** Work instructions **
Set down every record below exactly as it stands, with the pictures omitted.

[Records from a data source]
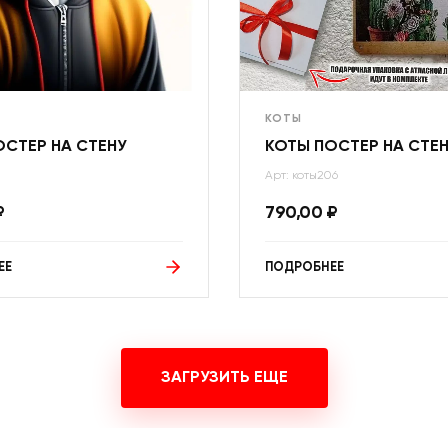
КОТЫ
ОСТЕР НА СТЕНУ
КОТЫ ПОСТЕР НА СТЕ
Арт: коты206
₽
790,00
₽
ЕЕ
ПОДРОБНЕЕ
ЗАГРУЗИТЬ ЕЩЕ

** Exercise response **
КОТЫ
ОСТЕР НА СТЕНУ
КОТЫ ПОСТЕР НА СТЕ
Арт: коты206
₽
790,00
₽
ЕЕ
ПОДРОБНЕЕ
ЗАГРУЗИТЬ ЕЩЕ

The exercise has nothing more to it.